Услышав чужие голоса, драчуны мгновенно рассыпались во все стороны, как стая воробьев от брошенного камня. Кто-то налетел на ведро и шлепнулся в лужу, кто-то в сумятице потерял кепку, но не посмел вернуться за ней, а ошалевший Забулюкас плюхнулся прямо в родник.
Ромас и Алпукас тяжело сопели. Вид у них был жалкий. Алпукасу порвали рубашку и в двух местах расцарапали лицо; рукав куртки Ромаса висел на ниточке, ему здорово подбили глаз, а левое ухо раздулось и горело.

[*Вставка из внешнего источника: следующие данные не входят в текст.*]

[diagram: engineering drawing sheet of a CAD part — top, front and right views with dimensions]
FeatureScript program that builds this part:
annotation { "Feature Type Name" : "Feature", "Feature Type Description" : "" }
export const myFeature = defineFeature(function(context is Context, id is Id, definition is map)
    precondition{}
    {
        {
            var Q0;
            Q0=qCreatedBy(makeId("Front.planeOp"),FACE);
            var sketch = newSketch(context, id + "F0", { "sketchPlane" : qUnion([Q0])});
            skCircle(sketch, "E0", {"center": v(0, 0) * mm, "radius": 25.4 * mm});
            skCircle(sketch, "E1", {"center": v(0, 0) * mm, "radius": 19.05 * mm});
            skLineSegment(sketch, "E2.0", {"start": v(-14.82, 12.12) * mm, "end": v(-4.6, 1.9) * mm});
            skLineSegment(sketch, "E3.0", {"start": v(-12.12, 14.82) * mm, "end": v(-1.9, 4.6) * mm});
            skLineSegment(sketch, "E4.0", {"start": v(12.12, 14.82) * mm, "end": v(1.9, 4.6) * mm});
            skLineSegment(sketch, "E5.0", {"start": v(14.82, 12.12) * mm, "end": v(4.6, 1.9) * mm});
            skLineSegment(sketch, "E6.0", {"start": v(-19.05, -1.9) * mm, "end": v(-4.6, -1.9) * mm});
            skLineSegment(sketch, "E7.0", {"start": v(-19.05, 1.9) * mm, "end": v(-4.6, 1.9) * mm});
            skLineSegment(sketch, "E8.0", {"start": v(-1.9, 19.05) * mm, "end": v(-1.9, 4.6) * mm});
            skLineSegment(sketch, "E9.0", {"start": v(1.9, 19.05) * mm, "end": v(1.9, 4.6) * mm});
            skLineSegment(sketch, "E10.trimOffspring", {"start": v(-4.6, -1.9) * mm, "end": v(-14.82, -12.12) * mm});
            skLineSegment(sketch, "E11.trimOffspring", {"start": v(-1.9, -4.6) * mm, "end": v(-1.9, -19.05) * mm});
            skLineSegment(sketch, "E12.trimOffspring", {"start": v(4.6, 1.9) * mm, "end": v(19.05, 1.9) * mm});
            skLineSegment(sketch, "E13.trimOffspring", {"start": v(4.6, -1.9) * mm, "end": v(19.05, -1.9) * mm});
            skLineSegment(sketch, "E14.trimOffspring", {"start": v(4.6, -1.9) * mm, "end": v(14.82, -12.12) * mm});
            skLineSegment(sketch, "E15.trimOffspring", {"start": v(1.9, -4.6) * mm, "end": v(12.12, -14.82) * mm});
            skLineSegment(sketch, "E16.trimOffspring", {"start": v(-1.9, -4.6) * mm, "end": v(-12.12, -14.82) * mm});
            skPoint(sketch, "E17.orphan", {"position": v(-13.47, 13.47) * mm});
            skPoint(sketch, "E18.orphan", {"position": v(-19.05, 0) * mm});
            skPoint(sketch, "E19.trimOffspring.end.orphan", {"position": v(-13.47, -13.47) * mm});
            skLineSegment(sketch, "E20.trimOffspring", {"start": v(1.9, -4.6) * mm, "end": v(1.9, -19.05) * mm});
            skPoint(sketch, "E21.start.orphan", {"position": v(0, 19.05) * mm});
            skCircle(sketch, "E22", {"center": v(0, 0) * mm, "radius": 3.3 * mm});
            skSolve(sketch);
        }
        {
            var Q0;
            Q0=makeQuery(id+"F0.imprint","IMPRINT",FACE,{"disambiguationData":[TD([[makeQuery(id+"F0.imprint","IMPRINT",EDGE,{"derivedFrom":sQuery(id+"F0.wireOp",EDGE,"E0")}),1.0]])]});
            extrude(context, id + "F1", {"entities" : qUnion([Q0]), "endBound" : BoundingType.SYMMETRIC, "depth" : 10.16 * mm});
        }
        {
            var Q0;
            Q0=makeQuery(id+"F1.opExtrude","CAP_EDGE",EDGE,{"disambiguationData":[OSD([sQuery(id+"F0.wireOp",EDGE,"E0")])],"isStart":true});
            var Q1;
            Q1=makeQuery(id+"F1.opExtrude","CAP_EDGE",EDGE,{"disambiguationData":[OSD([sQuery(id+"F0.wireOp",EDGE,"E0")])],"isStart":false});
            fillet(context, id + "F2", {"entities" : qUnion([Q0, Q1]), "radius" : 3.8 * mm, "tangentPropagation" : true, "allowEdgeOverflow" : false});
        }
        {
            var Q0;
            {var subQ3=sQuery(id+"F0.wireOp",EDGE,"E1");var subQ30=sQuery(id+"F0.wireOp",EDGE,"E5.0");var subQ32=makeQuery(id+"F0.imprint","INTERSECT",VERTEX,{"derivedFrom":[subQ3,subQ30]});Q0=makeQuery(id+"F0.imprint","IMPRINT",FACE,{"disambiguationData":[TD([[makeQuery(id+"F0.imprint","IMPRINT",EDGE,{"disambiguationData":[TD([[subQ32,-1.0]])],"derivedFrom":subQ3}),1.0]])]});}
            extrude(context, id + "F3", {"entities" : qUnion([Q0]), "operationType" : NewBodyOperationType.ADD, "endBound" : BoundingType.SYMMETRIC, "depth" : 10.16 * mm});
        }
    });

На все вопросы девушек ребята только пожимали плечами. Они и сами не знали, за что их поколотили. Зачерпнув воды, студентки увели растерзанных мальчиков в лагерь…
Когда строители пришли на ужин, их помощников уже «отремонтировали»: куртка и рубашка были зашиты, ссадины смазаны йодом и слегка припудрены, чтобы не бросались в глаза.
Узнав, что Ромас и Алпукас храбро дрались, стойко защищались и не отступали, студенты стали похлопывать мальчиков по плечу, не жалея одобрительных слов:
— Вот это по-нашему, по-мужски!
— Так и надо, молодцы!
— Не поддавайтесь! Око за око, зуб за зуб!
Но кое-кто отнесся к этому иначе. Инженер Гарбус почему-то задумался и долго, подробно расспрашивал, как было дело.
После ужина, когда Ромас и Алпукас отправились домой, инженер сказал:
— Вот что я вам скажу, дорогие коллеги: виноваты в этой драке мы с вами.
Студенты зашумели:
— Мы виноваты? Вот тебе и на! Мы-то при чем?
— Нас там и близко не было!
— Мы же их не стравливали!
— Смешно! Подумаешь, подрались ребята. Что тут такого? Завтра помирятся.
— Пусть дерутся, здоровее будут. Мальчикам полезно поразмяться!
— Когда мы такими были, еще не так дрались! Ого!
— До сих пор отметина на носу. Смотрите, кто не верит…
Все наперебой ударились в воспоминания. Когда-то, в детстве, дрались они немало, самим доставалось на орехи. Вот тут на лбу красовалась шишка никак не меньше гусиного яйца, а под этим глазом синяк не сходил целый месяц…
Когда шум улегся, инженер спокойно продолжал:
— А почему виноваты, я вам сейчас объясню. На первый взгляд, кажется, ничего страшного — повздорили ребята. И тем не менее это не простая драка. Мы встретили двух ребятишек и взяли их в помощники. Это, разумеется, неплохо. А другие ребята? Как быть остальным? Они без дела слоняются, ходят вокруг да около и, конечно, завидуют нашим помощникам.
После слов инженера студенты присмирели.
— Может, и правда. Похоже, что так оно и есть.
— Да-а, это уже нехорошо. Я-то думал, они так себе дрались…
— Надо что-то предпринять…
— Но что?..
Вернувшись домой, Ромас и Алпукас старались держаться подальше от лампы. Они и от ужина отказались под предлогом, что ели в лагере. Но Марцеле заставила их выпить по кружке парного молока. Ребята сели за стол, и тут она заметила царапины на лице Алпукаса.
— Где это тебя так разукрасили, сынок?
— А, — пробормотал Алпукас, — упал…
Наколоть ногу, ушибить колено, порезать палец — мелкое событие для деревенского мальчика. Из-за этого не сокрушаются. «До свадьбы заживет…» Может, и на сей раз никто не обратил бы на ребят внимания, да все испортила Юле. Ее зоркие глаза тут же заметили свежий шов на рубахе Алпукаса. Она подошла и стала присматриваться. Мальчик смутился и покраснел как рак.
— Да у него не только лицо, у него и рубашка разодрана. — Юле оглядела Ромаса: — И у этого фонарь под глазом, мама. Дрались?..
Пришлось подробно рассказать о сегодняшнем событии.
Когда мать и Юле вдоволь наохались, отец, до сих пор молчавший, повернулся к Алпукасу и медленно, сурово сказал:
— Чтоб больше из дому ни шагу, понял?